Task requirements: Copy the material from the beginning through the line containing "What value does", inclusive, replacing "transcribe" with "write out" and changing nothing else.

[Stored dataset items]
§
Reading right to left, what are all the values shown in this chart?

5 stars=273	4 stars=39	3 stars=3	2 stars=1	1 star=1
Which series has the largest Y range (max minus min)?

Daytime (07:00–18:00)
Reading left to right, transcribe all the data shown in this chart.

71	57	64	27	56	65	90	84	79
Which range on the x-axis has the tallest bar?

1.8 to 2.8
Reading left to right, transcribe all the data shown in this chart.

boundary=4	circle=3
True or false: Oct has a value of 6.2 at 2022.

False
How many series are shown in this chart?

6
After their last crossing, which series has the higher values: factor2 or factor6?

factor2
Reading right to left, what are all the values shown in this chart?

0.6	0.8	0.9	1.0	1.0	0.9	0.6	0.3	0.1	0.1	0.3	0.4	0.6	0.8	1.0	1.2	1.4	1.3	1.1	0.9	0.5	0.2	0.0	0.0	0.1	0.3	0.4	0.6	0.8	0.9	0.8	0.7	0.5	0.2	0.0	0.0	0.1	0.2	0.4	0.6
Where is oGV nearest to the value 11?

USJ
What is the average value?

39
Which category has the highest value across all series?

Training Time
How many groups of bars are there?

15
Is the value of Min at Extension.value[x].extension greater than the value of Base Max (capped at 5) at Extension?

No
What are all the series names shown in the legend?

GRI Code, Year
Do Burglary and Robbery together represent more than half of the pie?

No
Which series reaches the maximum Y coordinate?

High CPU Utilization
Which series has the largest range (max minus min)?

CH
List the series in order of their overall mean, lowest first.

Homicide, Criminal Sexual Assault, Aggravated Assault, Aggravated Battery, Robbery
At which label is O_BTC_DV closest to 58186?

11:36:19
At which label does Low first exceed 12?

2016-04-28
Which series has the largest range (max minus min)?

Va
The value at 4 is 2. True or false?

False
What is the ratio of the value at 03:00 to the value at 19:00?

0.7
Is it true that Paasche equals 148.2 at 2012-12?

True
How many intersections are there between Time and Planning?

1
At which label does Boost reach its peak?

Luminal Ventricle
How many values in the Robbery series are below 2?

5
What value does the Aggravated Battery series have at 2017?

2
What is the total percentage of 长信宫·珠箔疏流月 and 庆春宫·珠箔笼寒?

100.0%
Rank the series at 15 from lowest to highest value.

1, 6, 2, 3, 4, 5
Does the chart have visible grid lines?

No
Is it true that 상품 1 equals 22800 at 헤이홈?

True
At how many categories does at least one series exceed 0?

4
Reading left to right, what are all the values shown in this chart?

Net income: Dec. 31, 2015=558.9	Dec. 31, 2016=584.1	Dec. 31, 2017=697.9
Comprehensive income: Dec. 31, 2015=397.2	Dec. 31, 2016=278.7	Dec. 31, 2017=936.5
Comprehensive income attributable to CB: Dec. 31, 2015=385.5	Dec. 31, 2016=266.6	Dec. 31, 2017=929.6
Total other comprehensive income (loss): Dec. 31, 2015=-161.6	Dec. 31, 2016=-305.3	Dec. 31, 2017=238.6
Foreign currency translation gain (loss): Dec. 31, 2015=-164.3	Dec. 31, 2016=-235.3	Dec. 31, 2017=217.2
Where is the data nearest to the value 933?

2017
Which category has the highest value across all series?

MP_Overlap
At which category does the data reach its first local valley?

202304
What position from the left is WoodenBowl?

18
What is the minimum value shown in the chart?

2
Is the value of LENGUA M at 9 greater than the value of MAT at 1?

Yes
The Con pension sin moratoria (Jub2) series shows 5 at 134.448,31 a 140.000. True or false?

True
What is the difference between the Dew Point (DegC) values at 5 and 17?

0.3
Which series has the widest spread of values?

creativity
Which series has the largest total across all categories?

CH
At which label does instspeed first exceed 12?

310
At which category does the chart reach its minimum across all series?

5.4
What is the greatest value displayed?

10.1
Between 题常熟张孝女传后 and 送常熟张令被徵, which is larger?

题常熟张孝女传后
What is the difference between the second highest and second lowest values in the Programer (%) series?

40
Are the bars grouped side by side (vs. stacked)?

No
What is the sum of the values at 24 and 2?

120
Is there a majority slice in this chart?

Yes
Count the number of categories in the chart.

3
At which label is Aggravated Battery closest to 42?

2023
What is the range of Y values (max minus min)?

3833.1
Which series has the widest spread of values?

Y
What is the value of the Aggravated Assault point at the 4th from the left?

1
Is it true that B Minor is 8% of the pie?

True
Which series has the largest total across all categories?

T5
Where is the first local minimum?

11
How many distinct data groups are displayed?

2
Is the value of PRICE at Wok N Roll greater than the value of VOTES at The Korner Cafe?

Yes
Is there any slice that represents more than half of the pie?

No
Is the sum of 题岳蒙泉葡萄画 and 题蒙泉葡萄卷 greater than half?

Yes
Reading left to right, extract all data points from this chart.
§
The completed task:
Reading right to left, what are all the values shown in this chart?

5 stars=273	4 stars=39	3 stars=3	2 stars=1	1 star=1
Which series has the largest Y range (max minus min)?

Daytime (07:00–18:00)
Reading left to right, write out all the data shown in this chart.

71	57	64	27	56	65	90	84	79
Which range on the x-axis has the tallest bar?

1.8 to 2.8
Reading left to right, write out all the data shown in this chart.

boundary=4	circle=3
True or false: Oct has a value of 6.2 at 2022.

False
How many series are shown in this chart?

6
After their last crossing, which series has the higher values: factor2 or factor6?

factor2
Reading right to left, what are all the values shown in this chart?

0.6	0.8	0.9	1.0	1.0	0.9	0.6	0.3	0.1	0.1	0.3	0.4	0.6	0.8	1.0	1.2	1.4	1.3	1.1	0.9	0.5	0.2	0.0	0.0	0.1	0.3	0.4	0.6	0.8	0.9	0.8	0.7	0.5	0.2	0.0	0.0	0.1	0.2	0.4	0.6
Where is oGV nearest to the value 11?

USJ
What is the average value?

39
Which category has the highest value across all series?

Training Time
How many groups of bars are there?

15
Is the value of Min at Extension.value[x].extension greater than the value of Base Max (capped at 5) at Extension?

No
What are all the series names shown in the legend?

GRI Code, Year
Do Burglary and Robbery together represent more than half of the pie?

No
Which series reaches the maximum Y coordinate?

High CPU Utilization
Which series has the largest range (max minus min)?

CH
List the series in order of their overall mean, lowest first.

Homicide, Criminal Sexual Assault, Aggravated Assault, Aggravated Battery, Robbery
At which label is O_BTC_DV closest to 58186?

11:36:19
At which label does Low first exceed 12?

2016-04-28
Which series has the largest range (max minus min)?

Va
The value at 4 is 2. True or false?

False
What is the ratio of the value at 03:00 to the value at 19:00?

0.7
Is it true that Paasche equals 148.2 at 2012-12?

True
How many intersections are there between Time and Planning?

1
At which label does Boost reach its peak?

Luminal Ventricle
How many values in the Robbery series are below 2?

5
What value does the Aggravated Battery series have at 2017?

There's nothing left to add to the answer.